Swimming Australia President John Bertrand believes the response to London 2012 put too much pressure on the swimmers ©Swimming Australia

Swimming Australia President John Bertrand has criticised the response of former leaders of the organisation after scandals involving the country's team at London 2012.

Allegations of drunkenness, misuse of prescription drugs, curfew breaches and bullying emerged in a review into the conduct of the team at the Games, with Australia securing just one gold medal.

The tally was the country’s worst in swimming since the Barcelona 1992 Olympic Games, in one of the sports that they historically thrive in, and changing the culture has been a major priority ahead of Rio 2016.

Athletes were said to have held parties which disrupted fellow team members who were waiting to compete in London, while members of the men's 4x100 metres freestyle relay team were alleged to have taken Stilnox, a sleeping pill banned by the Australian Olympic Committee (AOC), as part of a team bonding exercise.

The squad, comprising of James Magnussen, Matt Targett, Eamon Sullivan, James Roberts, Cameron McEvoy and Tommaso D'Orsogna, arrived in London confident of winning gold but ended up fourth in the final.

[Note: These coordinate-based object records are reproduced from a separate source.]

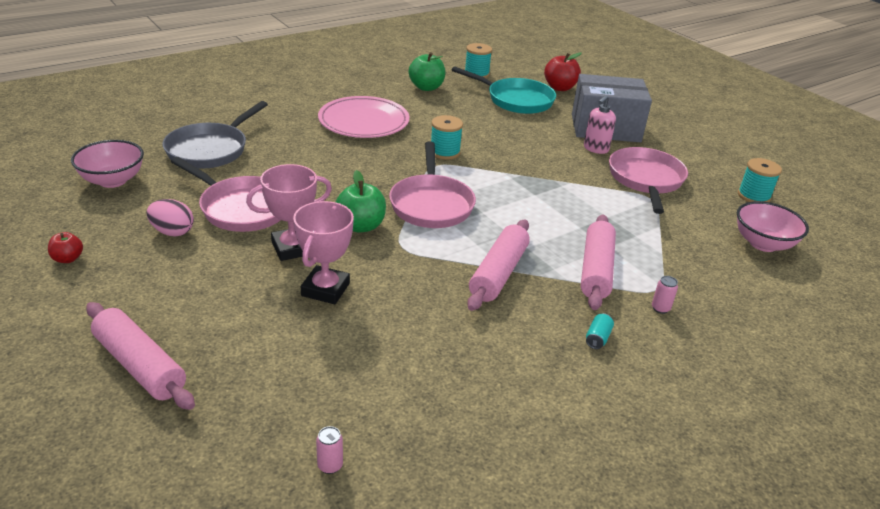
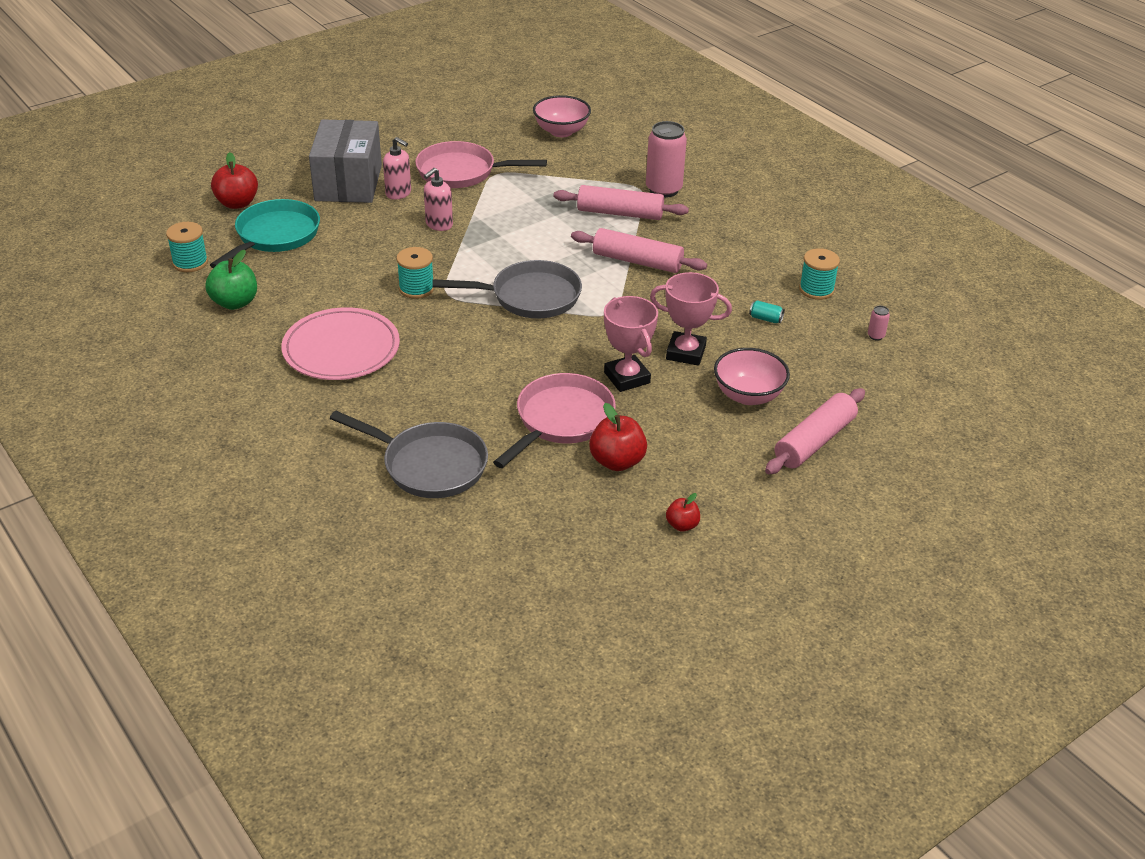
camera: 90 degrees left, 5 degrees up
(113, 180) = (518, 532): pink bowl -> pink bowl (748, 395)
(172, 232) = (617, 461): pink egg -> red apple
(361, 226) = (579, 338): green apple -> none
(431, 204) = (530, 297): pink pan -> grey pan
(547, 165) = (439, 225): none -> pink soap dispenser
(598, 338) = (708, 220): turquoise can -> turquoise can (765, 319)
(660, 308) = (663, 189): pink can -> pink can, size x2.41
(753, 196) = (482, 122): turquoise spool -> turquoise spool (816, 289)

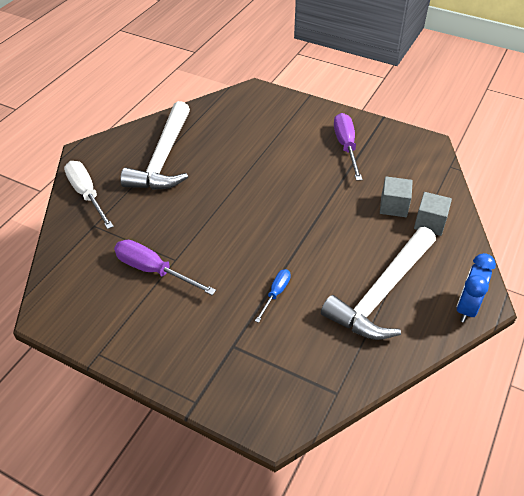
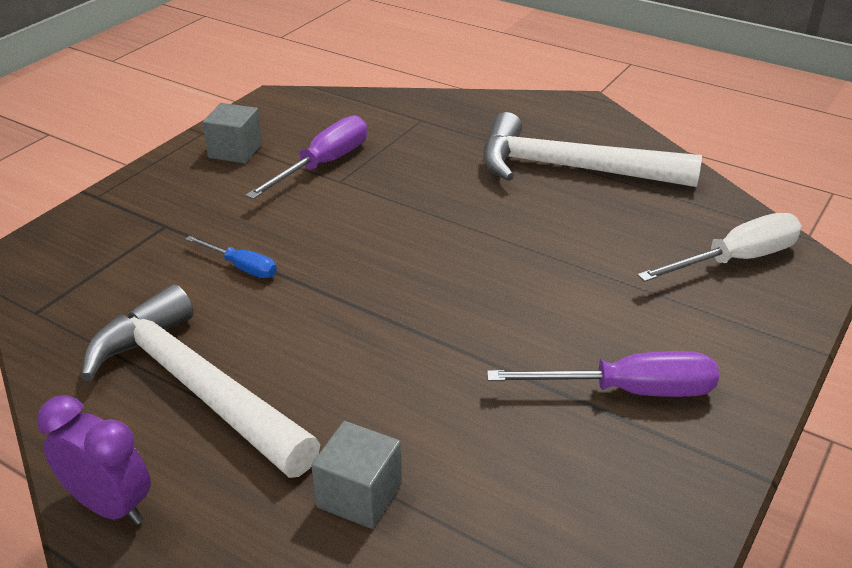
camera: 95 degrees right, 10 degrees down
(87, 194) = (485, 111): white screwdriver -> white screwdriver (736, 260)
(393, 206) = (422, 441): grey cube -> grey cube (235, 151)
(466, 308) = (110, 506): blue clock -> purple clock

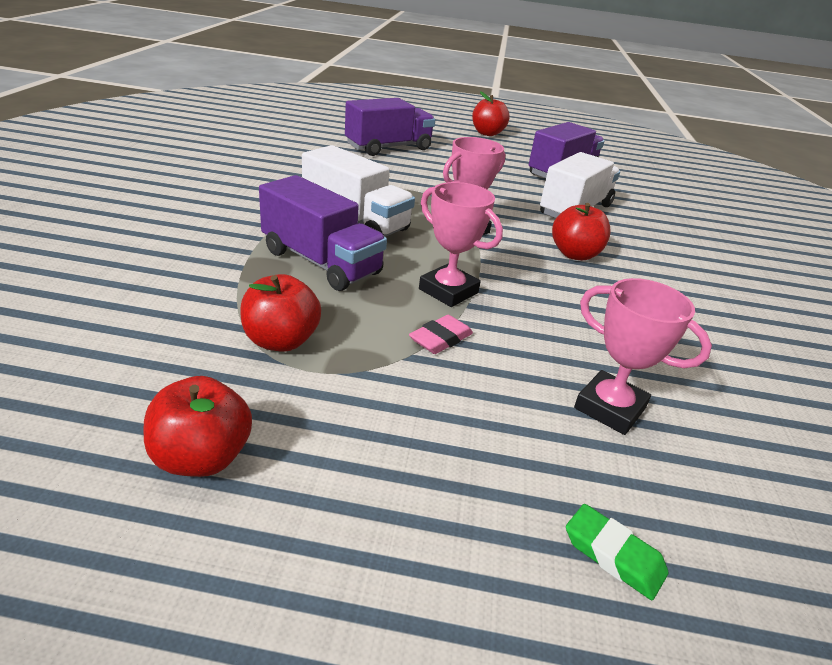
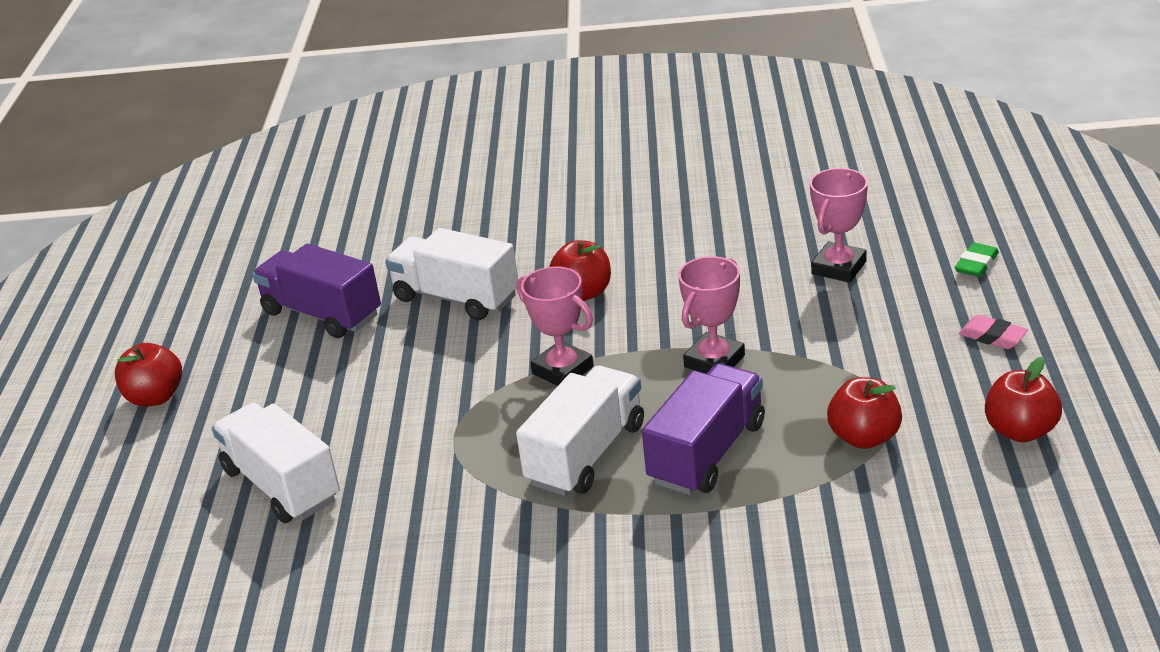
camera: 90 degrees left, 0 degrees up
(388, 147) = (282, 485): purple truck -> white truck
(440, 339) = (801, 353): pink eraser -> pink eraser (992, 337)

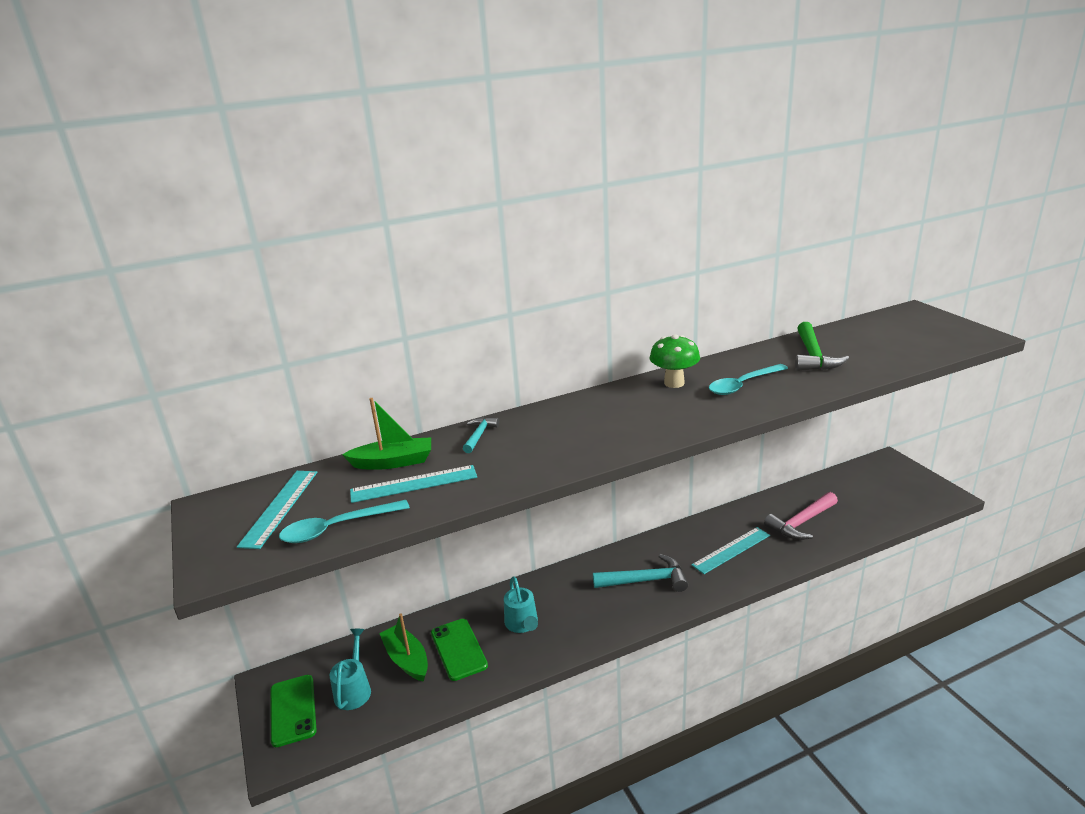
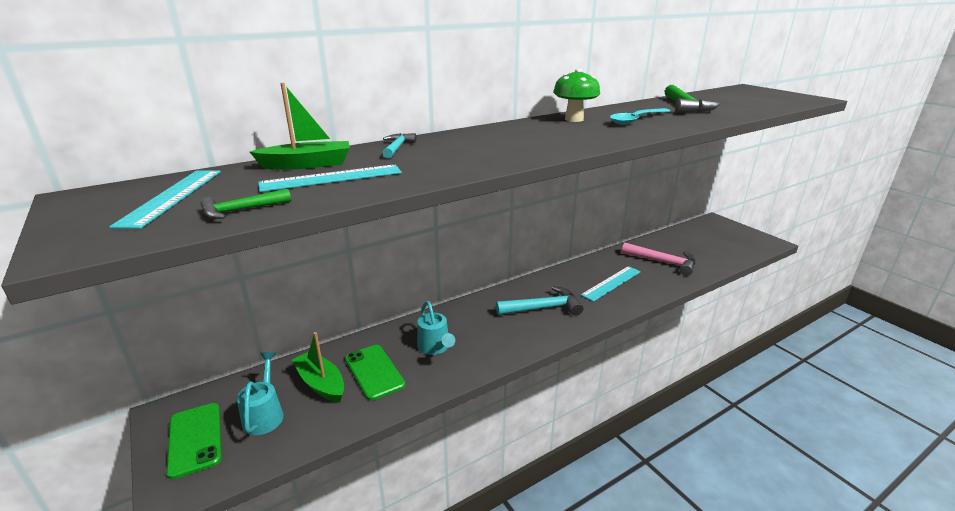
camera: 10 degrees left, 0 degrees up
(337, 528) = (241, 210): turquoise spoon -> green hammer
(801, 522) = (663, 262): pink hammer -> pink hammer turned 105 degrees counterclockwise

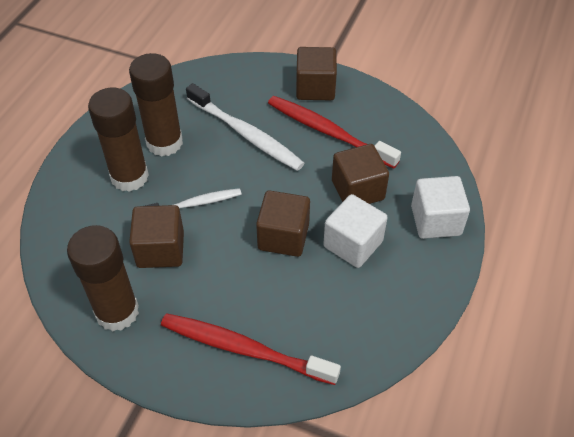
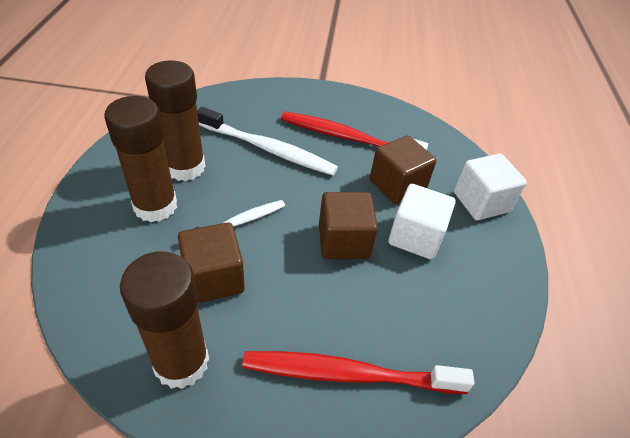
camera: 20 degrees left, 5 degrees down
(315, 88) = (319, 102): brown cube -> none

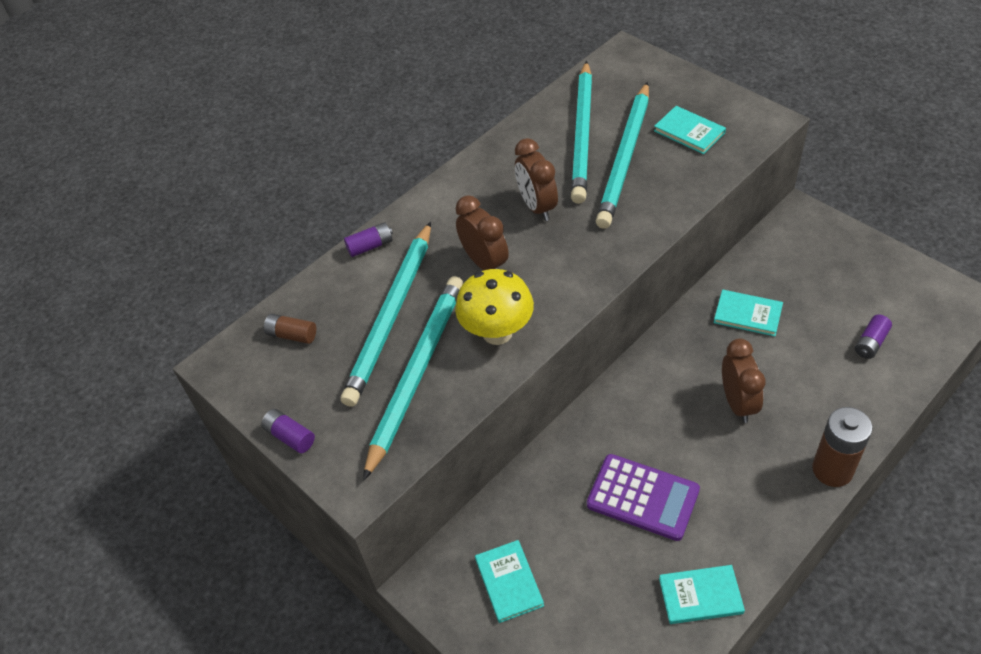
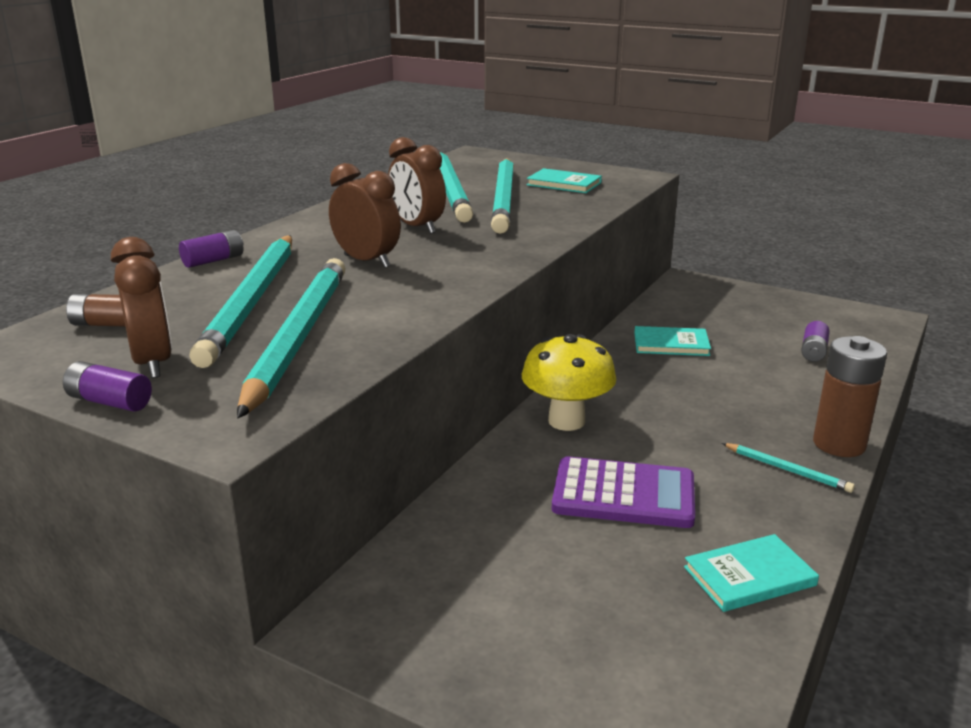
camera: 20 degrees left, 25 degrees down
(497, 332) = (400, 302): yellow mushroom -> yellow mushroom (566, 421)
(509, 582) = (468, 603): turquoise book -> none
(738, 403) = (698, 406): brown clock -> brown clock (153, 363)
(776, 492) = (787, 470): none -> turquoise pencil

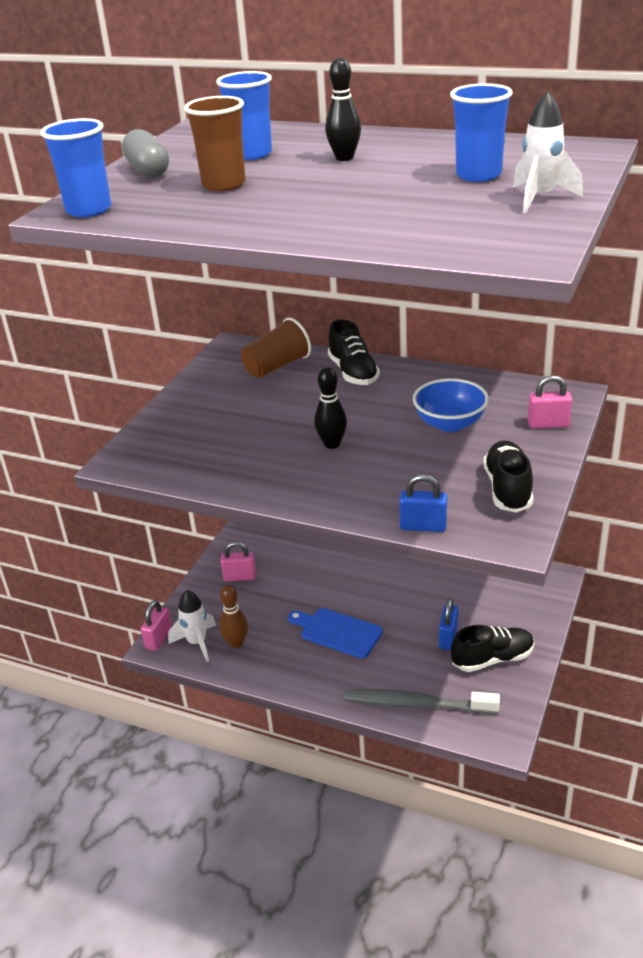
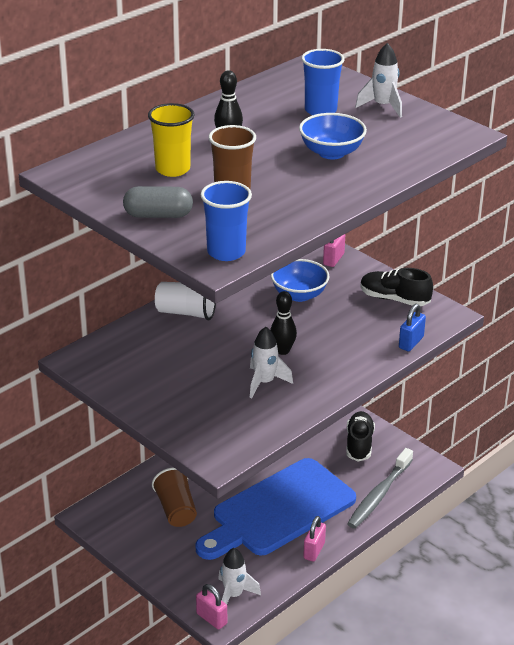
camera: 70 degrees left, 0 degrees up
(236, 643) = (251, 571): brown bowling pin -> none
(240, 577) = (168, 547): pink padlock -> pink padlock (314, 551)
(251, 154) = (172, 169): blue cup -> yellow cup
(265, 450) = (264, 382): none -> white rocket
(277, 366) = (138, 345): brown cup -> brown cup (176, 510)
(337, 632) = (278, 510): blue cutting board -> blue cutting board, size x2.06
(353, 372) = (186, 313): black shoe -> white cup
(372, 202) = (331, 153): none -> blue bowl
(448, 638) = (324, 457): blue padlock -> none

The damning verdict of the review was that a “toxic culture” had been allowed to develop among the swimmers, due to slack management.

Bertrand became President of Swimming Australia in 2013, after the review, and believes the response to the scandals could have been handled better as he looks ahead to Rio.

In particular, he criticised the public release of information surrounding the controversy.

Australia's men's 4x100m freestyle team were widely criticised following London 2012
Australia's men's 4x100m freestyle team were widely criticised following London 2012 ©Getty Images

"Would we do that again? You'd have to say no,” he told ABC Radio Australia

“You'd have much more preparation in terms of how you'd say something like that to the world.

“Looking back on it, you shake your head at it and say it could have been handled better in terms of the response of Swimming Australia to the media.

"There was enormous pressure [on the athletes], absolutely enormous, and it was unfair in many ways.”

With 80 per cent of the staff having been changed within the organisation since London 2012, the Australian team are targeting a large haul of medals at Rio 2016.

At the 2015 World Aquatics Championships in Kazan, the team emerged with seven golds, three silver and four bronze medals.